Esquema de agiotagem com PMs em Goiás envolve tortura, ameaças e orações por dinheiro
Redação Online
Publicado em 1 de dezembro de 2025 às 16:58 | Atualizado há 7 meses
A vítima, não identificada, apareceu caída sobre uma poça de sangue
A Polícia Civil de Goiás desarticula um grupo de agiotagem que age em Luziânia e opera com extrema violência. Três policiais militares, uma advogada e empresários participam do esquema, que inclui agressões gravadas pelos próprios suspeitos e rituais de “benção” sobre dinheiro obtido ilicitamente.
Entre os detidos está o sargento Hebert Póvoa, apontado como chefe da organização. Em um dos vídeos apreendidos, ele entra na casa de uma mulher endividada e a agride com tapas enquanto a humilha e ameaça. Armado, ele toma o celular da vítima e a intimida diante da câmera.
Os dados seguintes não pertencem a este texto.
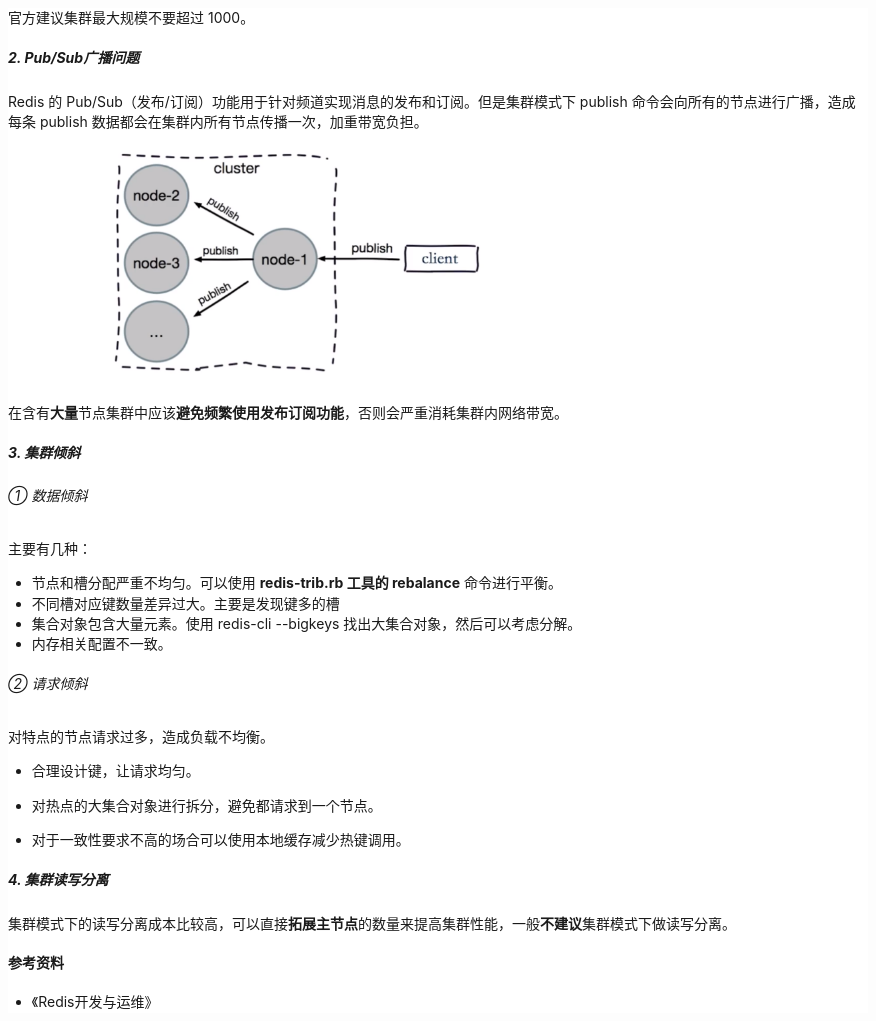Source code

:官方建议集群最大规模不要超过 1000。

##### 2. Pub/Sub广播问题

Redis 的 Pub/Sub（发布/订阅）功能用于针对频道实现消息的发布和订阅。但是集群模式下 publish 命令会向所有的节点进行广播，造成每条 publish 数据都会在集群内所有节点传播一次，加重带宽负担。

<img src="assets/image-20200430182110432.png" alt="image-20200430182110432" style="zoom:67%;" />

在含有**大量**节点集群中应该**避免频繁使用发布订阅功能**，否则会严重消耗集群内网络带宽。

##### 3. 集群倾斜

###### ① 数据倾斜

主要有几种：

- 节点和槽分配严重不均匀。可以使用 **redis-trib.rb 工具的 rebalance** 命令进行平衡。
- 不同槽对应键数量差异过大。主要是发现键多的槽
- 集合对象包含大量元素。使用 redis-cli --bigkeys 找出大集合对象，然后可以考虑分解。
- 内存相关配置不一致。

###### ② 请求倾斜

对特点的节点请求过多，造成负载不均衡。

- 合理设计键，让请求均匀。

- 对热点的大集合对象进行拆分，避免都请求到一个节点。
- 对于一致性要求不高的场合可以使用本地缓存减少热键调用。

##### 4. 集群读写分离

集群模式下的读写分离成本比较高，可以直接**拓展主节点**的数量来提高集群性能，一般**不建议**集群模式下做读写分离。





#### 参考资料

- 《Redis开发与运维》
Outro registro mostra a advogada Tatiane Meirelles, esposa de Póvoa, ao realizar uma oração sobre o dinheiro arrecadado nas cobranças. Ela agradece pela “prosperidade” e pede que quem receba as quantias tenha “gratidão”, apesar da origem criminosa do montante.
Em vídeo divulgado por emissoras locais, Tatiane espanca um homem ajoelhado com um taco de beisebol enquanto um comparsa reforça ameaças. A Polícia Civil aponta que ela participa ativamente das cobranças e fornece apoio jurídico à quadrilha.
Além dos policiais Hebert Póvoa, José Ronan Ferreira Lustosa e Miguel Roberto Mendonça, a investigação identifica empresários que financiavam a operação: José Lindolfo Meirelles, Daniel Alpha Lopes e Edson Alpha. O grupo teria movimentado mais de R$ 7 milhões em dois anos.
Os agentes encontram, na residência do casal, quatro celulares, armas, simulacros de pistola, um taco de beisebol, máquina de cartão, talões de cheque e cerca de R$ 22 mil em espécie. As prisões ocorrem após meses de investigação.
Os policiais militares ficam detidos no presídio militar de Goiânia, enquanto Tatiane e os empresários permanecem presos em unidades de Luziânia. A PM afirma que afastou os envolvidos e colabora com as investigações. A Polícia Civil busca outras possíveis vítimas.